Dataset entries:

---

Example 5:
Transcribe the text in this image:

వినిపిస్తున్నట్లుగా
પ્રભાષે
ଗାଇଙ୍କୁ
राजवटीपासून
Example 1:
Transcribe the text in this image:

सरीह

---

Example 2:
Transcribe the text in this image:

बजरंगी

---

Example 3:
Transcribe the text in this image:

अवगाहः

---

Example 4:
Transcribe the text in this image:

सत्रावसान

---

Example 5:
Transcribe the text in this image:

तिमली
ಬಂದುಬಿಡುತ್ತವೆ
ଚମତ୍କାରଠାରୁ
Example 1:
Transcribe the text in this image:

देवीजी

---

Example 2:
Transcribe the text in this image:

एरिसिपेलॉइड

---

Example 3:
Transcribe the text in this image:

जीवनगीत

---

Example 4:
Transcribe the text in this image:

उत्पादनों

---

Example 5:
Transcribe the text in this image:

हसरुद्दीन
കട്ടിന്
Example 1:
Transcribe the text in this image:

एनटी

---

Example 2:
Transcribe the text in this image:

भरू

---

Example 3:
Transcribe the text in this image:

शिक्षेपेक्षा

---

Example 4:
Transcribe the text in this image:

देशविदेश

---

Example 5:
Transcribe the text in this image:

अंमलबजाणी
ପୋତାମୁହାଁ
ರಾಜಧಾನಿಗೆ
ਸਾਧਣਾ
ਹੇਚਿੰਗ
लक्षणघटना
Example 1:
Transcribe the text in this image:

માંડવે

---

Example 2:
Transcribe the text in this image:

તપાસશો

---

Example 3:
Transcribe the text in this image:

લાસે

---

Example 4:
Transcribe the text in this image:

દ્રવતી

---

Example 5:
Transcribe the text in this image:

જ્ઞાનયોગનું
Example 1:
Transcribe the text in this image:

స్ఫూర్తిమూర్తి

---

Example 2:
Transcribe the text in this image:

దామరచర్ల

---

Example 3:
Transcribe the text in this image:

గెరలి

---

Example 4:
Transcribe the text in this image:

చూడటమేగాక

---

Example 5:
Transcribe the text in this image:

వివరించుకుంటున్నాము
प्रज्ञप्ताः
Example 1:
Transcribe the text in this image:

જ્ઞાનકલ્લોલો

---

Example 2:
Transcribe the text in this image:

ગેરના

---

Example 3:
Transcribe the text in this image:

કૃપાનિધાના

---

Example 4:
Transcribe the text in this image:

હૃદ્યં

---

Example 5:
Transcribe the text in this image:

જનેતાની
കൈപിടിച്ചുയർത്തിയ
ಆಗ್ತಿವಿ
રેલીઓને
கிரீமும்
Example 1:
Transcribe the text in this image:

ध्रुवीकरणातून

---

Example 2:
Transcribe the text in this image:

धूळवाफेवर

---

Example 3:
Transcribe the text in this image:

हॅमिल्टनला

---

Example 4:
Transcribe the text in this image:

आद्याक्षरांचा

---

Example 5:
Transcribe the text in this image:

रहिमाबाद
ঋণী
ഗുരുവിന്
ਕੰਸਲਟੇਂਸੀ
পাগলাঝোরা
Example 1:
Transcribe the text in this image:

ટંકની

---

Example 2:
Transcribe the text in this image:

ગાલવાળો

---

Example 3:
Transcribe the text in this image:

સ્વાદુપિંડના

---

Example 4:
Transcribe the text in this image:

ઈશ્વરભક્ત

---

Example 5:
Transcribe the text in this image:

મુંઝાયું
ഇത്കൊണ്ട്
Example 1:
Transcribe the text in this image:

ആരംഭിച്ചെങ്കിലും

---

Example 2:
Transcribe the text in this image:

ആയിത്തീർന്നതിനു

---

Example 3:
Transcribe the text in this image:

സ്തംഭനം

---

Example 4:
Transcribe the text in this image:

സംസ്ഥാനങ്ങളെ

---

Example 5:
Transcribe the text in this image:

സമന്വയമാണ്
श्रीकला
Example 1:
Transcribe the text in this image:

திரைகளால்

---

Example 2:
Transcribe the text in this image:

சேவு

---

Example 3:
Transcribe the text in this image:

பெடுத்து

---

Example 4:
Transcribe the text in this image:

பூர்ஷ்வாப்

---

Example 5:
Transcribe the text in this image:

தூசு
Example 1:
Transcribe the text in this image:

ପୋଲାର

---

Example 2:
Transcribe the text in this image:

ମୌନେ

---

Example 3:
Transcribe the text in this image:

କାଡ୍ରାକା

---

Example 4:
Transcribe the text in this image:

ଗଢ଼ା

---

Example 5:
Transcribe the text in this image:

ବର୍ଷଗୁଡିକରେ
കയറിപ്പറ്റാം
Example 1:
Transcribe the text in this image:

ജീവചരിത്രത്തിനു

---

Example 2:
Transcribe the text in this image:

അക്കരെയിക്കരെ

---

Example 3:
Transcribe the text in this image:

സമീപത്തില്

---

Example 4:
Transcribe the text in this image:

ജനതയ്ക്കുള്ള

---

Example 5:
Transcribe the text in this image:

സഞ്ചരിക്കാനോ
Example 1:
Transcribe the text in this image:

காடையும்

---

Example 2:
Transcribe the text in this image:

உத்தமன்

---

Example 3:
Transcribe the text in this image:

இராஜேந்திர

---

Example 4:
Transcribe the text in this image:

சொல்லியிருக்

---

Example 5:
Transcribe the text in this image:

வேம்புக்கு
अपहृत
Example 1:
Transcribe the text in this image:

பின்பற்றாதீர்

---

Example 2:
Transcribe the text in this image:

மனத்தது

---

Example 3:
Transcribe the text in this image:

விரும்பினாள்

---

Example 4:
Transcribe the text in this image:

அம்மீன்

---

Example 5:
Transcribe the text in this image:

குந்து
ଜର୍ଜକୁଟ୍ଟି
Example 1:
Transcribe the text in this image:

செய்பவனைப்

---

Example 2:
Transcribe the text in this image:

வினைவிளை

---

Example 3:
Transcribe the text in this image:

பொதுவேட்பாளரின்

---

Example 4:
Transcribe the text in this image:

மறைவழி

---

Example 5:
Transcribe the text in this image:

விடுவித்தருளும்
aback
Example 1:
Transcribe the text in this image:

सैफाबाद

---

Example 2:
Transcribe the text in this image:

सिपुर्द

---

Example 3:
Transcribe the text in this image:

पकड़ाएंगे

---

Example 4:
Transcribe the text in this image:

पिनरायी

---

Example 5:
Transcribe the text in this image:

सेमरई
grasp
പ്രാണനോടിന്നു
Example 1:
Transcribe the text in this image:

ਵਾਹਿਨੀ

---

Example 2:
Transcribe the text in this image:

Goal of the exercise = Pull out the lines running from the start of the items through the line containing "ଚମତ୍କାରଠାରୁ", both ends included, and reproduce them without changes.

Solution for this task =
---

Example 5:
Transcribe the text in this image:

వినిపిస్తున్నట్లుగా
પ્રભાષે
ଗାଇଙ୍କୁ
राजवटीपासून
Example 1:
Transcribe the text in this image:

सरीह

---

Example 2:
Transcribe the text in this image:

बजरंगी

---

Example 3:
Transcribe the text in this image:

अवगाहः

---

Example 4:
Transcribe the text in this image:

सत्रावसान

---

Example 5:
Transcribe the text in this image:

तिमली
ಬಂದುಬಿಡುತ್ತವೆ
ଚମତ୍କାରଠାରୁ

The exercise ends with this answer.